Он ищет уцелевшую, нетронутую малость, хотя бы пядь, ладонь – хватается за щиколотку, вцепляется в запястье, впивается в открытые, безумные, какие‑то медвежьи глаза с мохнатыми от гноя или опаленными ресницами. Нет, он не фраер, он только на словах беспомощен, в словах схватить бессилен облик, как в дырявый бредень, как в сеть с огромными ячейками, в любую из которых с лихвой пролезет слон, – «рост средний», «нос прямой» и «губы тонкие». Нет, он единственный владеет тайной моментального, предельно верного, неотразимого воспроизводства этих черт, всего телесного состава, каждой малости от солнечной макушки до маленьких ступней – предплечья, кисти, пальцы, лопатки, позвонки, колени, икры, пятки – самой температуры тела, свечения кожи, жара крови. И пусть угодно кто – да хоть олень ее, Нагибин, – сидит перед компьютером и подбирает по подсказкам – прячущего ожесточенные зевки – эксперта нужные глаза и губы, нос, подбородок, скулы, пока не обнаружится в коллекции – что невозможно – хоть сколь‑нибудь пригодный, соответствующий натуре вариант, который вытаращится на поисковую команду с настоящей, неподдельно Зоиной беспощадно‑доверчивой жадностью.
Он, Сухожилов, обладает монопольным даром – увидеть ту ее, всегдашнюю, по‑прежнему неуязвимую, найти среди вот этих механоидов и разглядеть бессмертное лицо сквозь всякие нагары и налеты, сквозь корки сколько угодно плотные. Здесь нет ее… Выходит в коридор, препровожденный дальше, еще осматривает тряпки чужих вещей, но больше – «для очистки совести». Благодарит отрывисто и сухо. И снова в парке он, под окнами, и снова старики вокруг – обычные больные, правильные.
– Ниче, ниче, – бормочет он, сдирая кожу на костяшках о шершавый древесный ствол, – ниче, ниче.

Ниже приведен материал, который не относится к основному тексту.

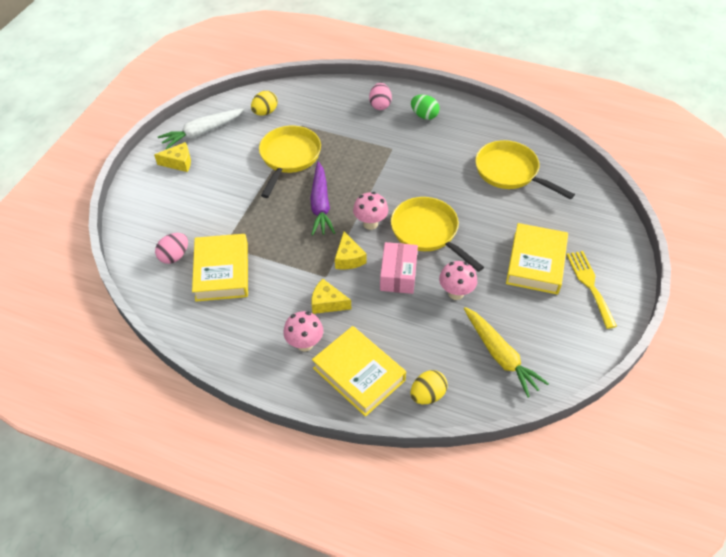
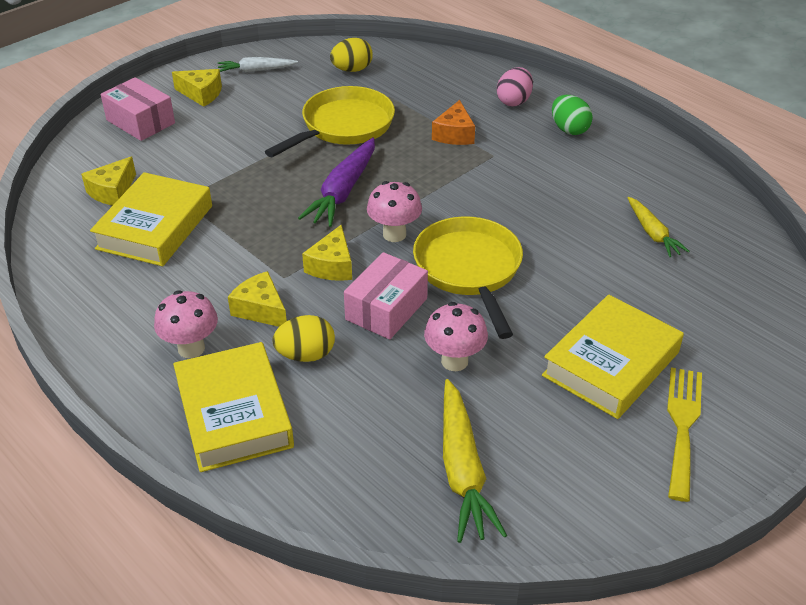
camera: 25 degrees right, 10 degrees down
(153, 197) = (140, 122): none -> pink box
(174, 256) = (112, 191): pink egg -> yellow cheese
(202, 132) = (256, 70): white carrot -> white carrot, size x0.62
(360, 141) = (454, 134): none -> orange cheese
(427, 395) = (311, 480): yellow egg -> yellow egg (306, 355)
(510, 172) = (652, 233): yellow pan -> yellow carrot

И тут звонок ему – опять осел ревет в мобильнике – Подвигин.
– Ну как там?
– Пусто. У тебя?
– Двенадцать неопознанных, из них три женщины всего. Нет, не она. Уверенно.
– Это как ты? Уверенно?
– Ну как? По фотографии.
– Что, лица есть?
– Конечно. А у тебя вот даже так?.. Слушай, я тут весь персонал решил потеребить – вдруг видел кто, участвовал, запомнил. Ведь тоже вариант. И вот нашел еще – парк «Скорых помощей», они всех по больницам. Давай туда. Похоже, тема.
– Согласен, да. Спасибо.
– Ты это, тезка… ты не падай, в общем. Еще привыкнешь, понасмотришься – нам много предстоит. Эпоха. Пока мы не нашли, не получили однозначного ответа, смысл есть по‑прежнему, ведь так?
– Вот это в точку, капитан.
– Не угадал – майор я.
– Тем более, майор, давай их всех за жабры там… – он отключается. «Смысл есть по‑прежнему», и Сухожилов хочет, чтобы это продолжалось, и это продолжается и продолжается.
Совет да любовь»
Он приглашает Кругель поужинать в «Венеции», где для него по старой памяти придерживают столик; когда‑то он работал с ребятами из «Ваш финансовый обеспечитель», а ресторан принадлежит вот этим, с позволения сказать, «обеспечителям». Без четверти девять – он вяло сожалеет, что не может посмотреть сегодня четыре тысячи сто сорок пятый выпуск «ДОМа‑2» и так не узнает до утра, присунул ли Гена Джикия новенькой блондинке Марине Невинчинной, – на входе их встречает осанистый, важный, с серебряными баками метрдотель. На Сухожилове все тот же костюм от Ermenegildo Zegna (из шерсти и шелка, с элементами ручной работы, с широкими лацканами и двойными врезными карманами однобортного пиджака), а на Марине – черное тугое, шелковое платье с открытыми плечами и туфли из черного атласа от Manolo Blahnik, на загорелой шее – нитка искусственного жемчуга, а матовые мочки слегка оттянуты такими же жемчужными сережками из Louvre.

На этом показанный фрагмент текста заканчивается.